On peut lire un peu partout qu’avec Les Olympiades, Jacques Audiard se serait réinventé. Comme si, depuis ses débuts en 1994, il n’avait cessé de faire le même film, toujours. Alors que non. Audiard a toujours été là où on ne l’attendait pas, ou pas vraiment. D’un polar mal léché (Regarde les hommes tomber) à une romance cabossée (Sur mes lèvres) en passant par un film d’initiation en prison (Un prophète) et même un western (Les frères Sisters). Et aujourd’hui un film générationnel pour quatuor éclectique, voire électrique. Trois nanas et un mec qui se rencontrent, quatre vies qui se percutent, quatre corps qui s’empoignent et se rejettent et qu’Audiard observe avec autant de douceur que d’impudeur (tout le monde à poil, vas-y le full frontal sauf chez monsieur, bizarrement).
Un film en noir et blanc chiadé, un film de tours et d’air du temps, un film de cœur et de cul. Ici on s’aime, on s’aime plus, on jouit, on jouit pas, on se veut, on se déteste, on s’appelle, on se caresse. Audiard, avec la complicité de Céline Sciamma et de Léa Mysius à l’écriture, s’approprie les trois nouvelles graphiques d’Adrian Tomine et un bout du 13e arrondissement, aux alentours de la dalle des Olympiades.

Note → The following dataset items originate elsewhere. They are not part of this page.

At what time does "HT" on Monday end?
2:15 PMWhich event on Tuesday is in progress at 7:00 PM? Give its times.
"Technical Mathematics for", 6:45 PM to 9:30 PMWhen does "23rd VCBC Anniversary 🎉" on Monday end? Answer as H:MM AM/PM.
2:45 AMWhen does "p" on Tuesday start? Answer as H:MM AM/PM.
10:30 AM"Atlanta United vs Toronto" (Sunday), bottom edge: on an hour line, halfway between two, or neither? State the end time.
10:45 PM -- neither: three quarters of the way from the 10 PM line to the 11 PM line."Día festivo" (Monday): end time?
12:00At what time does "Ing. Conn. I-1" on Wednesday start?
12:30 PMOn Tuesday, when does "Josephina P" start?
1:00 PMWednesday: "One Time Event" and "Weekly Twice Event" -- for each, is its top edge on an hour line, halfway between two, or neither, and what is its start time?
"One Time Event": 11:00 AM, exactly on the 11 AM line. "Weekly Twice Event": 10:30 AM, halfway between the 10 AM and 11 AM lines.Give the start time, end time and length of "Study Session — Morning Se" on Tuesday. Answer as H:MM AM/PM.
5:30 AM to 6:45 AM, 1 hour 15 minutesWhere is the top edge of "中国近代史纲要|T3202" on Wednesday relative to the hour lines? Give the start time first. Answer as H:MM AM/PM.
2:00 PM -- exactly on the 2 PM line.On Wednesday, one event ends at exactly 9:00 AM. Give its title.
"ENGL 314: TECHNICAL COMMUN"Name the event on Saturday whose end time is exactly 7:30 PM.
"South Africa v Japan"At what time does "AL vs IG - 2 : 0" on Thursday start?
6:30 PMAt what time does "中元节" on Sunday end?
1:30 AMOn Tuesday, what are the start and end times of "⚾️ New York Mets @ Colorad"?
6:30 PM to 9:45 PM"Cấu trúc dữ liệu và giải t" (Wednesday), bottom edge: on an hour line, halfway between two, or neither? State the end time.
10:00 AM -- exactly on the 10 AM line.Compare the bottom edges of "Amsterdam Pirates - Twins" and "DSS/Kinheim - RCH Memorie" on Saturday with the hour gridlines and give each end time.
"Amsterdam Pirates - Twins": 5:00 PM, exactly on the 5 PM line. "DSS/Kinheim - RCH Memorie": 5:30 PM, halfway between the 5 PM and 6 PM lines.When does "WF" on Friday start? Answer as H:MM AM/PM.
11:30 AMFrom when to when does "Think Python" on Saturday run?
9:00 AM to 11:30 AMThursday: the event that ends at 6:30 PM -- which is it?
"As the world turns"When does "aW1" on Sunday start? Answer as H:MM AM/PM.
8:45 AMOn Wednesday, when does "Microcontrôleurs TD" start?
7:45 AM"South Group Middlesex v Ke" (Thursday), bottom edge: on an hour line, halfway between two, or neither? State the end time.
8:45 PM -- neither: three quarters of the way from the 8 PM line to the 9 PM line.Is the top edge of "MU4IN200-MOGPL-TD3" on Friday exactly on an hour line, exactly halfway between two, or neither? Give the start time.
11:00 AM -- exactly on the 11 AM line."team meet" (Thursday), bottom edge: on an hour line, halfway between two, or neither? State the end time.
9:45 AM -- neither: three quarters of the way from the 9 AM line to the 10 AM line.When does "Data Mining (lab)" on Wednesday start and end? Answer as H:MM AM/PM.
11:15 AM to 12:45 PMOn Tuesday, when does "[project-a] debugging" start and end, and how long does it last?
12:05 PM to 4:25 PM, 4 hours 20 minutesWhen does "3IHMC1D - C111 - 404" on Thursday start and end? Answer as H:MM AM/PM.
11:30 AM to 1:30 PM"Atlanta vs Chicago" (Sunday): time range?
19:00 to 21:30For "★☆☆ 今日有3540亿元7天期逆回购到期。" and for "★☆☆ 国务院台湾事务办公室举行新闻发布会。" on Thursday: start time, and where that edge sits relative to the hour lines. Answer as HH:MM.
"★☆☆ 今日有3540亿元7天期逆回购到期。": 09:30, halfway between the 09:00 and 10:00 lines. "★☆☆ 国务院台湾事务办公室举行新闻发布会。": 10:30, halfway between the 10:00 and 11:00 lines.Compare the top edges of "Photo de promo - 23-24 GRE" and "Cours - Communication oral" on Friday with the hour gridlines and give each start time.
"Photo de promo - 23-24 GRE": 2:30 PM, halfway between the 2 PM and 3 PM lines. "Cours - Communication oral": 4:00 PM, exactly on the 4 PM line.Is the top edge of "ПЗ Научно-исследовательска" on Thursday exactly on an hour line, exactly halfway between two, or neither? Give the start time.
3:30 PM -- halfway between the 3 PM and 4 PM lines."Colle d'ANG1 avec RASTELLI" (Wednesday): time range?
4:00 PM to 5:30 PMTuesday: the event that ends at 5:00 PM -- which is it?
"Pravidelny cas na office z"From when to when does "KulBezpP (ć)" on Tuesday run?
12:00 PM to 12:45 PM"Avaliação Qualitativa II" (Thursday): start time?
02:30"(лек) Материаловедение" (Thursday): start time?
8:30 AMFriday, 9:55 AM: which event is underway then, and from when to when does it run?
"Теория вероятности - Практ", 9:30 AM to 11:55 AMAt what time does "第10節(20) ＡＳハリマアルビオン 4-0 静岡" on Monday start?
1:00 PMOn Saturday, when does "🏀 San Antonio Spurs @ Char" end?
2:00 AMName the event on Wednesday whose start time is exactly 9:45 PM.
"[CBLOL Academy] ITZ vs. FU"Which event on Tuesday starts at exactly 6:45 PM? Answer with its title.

Là, entre béton et vue dégagée, il filme une sorte de marivaudage moderne (Allen, Garrel, Rohmer, ça saute aux yeux : les boss sont en embuscade, mis aux goûts du jour) alliant questionnements intimes et (éternels) jeux de l’amour à la banalité du monde actuel, jusque dans ses (petits) chaos quotidiens.
C’est que le film entend dire aussi, un peu, de notre époque, la merde des réseaux sociaux, le harcèlement en ligne, le malaise des profs, les boulots de merde, mais sans vraiment s’en soucier, de façon presque anecdotique, simplement pour ancrer ses récits dans une contemporanéité qui, du coup, paraît aligner les clichés, défoncer des portes ouvertes. Sans parler des identités et de ce qui (dé)construit les personnages, abordés brièvement (les racines familiales d’Émilie, les rapports incestueux de Nora avec son oncle, le travail sexuel d’Amber…) puis éludés complètement au profit d’une caractérisation plus passe-partout. Ce n’est clairement pas ce que l’on retiendra du film (on lui préfèrera par exemple le très beau Nos vies heureuses de Jacques Maillot qui joue des mêmes thématiques que ces Olympiades), mais plutôt cette énergie constante autour des soubresauts du désir, parfois qui happe, parfois lyrique, parfois malhabile comme celle d’un premier film trop fébrile, impatient, mais auquel on s’attache quand même.